-- ACTION ITEM --
Can you duplicate the rows starting at the line that contains "Salud Publica de Mexico" and ending at the line that contains "Reading left to right, what", keeping both of those lines?

-- Records from a collection --
- - - - - - -

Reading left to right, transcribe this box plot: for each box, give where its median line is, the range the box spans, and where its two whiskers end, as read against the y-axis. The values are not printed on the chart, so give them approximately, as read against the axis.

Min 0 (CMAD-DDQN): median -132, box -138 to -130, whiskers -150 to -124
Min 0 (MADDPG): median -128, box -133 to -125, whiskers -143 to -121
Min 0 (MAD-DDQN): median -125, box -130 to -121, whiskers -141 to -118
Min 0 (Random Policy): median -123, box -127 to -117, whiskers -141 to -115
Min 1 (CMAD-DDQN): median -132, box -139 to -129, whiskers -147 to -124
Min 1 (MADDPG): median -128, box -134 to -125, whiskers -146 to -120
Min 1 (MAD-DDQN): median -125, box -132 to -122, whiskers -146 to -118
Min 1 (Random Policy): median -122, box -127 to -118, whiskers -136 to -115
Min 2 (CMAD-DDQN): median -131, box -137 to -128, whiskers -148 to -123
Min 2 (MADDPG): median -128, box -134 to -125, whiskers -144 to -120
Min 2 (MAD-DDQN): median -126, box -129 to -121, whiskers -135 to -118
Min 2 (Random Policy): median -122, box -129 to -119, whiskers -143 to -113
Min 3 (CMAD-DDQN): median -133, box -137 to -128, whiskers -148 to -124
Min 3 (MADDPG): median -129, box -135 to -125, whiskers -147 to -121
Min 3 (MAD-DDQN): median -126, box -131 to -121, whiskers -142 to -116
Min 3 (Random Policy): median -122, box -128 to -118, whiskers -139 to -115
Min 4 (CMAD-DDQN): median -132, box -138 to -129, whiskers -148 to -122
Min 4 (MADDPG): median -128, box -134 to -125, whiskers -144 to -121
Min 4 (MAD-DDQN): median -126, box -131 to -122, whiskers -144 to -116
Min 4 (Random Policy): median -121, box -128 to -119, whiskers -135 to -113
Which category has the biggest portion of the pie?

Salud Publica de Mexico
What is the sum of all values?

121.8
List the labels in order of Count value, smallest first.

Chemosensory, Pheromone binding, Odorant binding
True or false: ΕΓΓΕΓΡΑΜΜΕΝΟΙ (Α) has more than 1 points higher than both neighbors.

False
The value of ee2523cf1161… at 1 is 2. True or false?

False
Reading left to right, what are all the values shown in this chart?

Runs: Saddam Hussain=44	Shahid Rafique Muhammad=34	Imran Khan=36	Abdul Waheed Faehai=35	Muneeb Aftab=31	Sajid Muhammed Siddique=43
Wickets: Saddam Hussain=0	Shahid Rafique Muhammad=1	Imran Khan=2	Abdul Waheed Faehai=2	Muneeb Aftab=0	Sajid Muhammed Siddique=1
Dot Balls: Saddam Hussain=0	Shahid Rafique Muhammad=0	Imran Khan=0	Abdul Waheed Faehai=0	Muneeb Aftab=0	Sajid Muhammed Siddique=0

- - - - - - -

-- OUTPUT OF THE EXERCISE --
Salud Publica de Mexico
What is the sum of all values?

121.8
List the labels in order of Count value, smallest first.

Chemosensory, Pheromone binding, Odorant binding
True or false: ΕΓΓΕΓΡΑΜΜΕΝΟΙ (Α) has more than 1 points higher than both neighbors.

False
The value of ee2523cf1161… at 1 is 2. True or false?

False
Reading left to right, what are all the values shown in this chart?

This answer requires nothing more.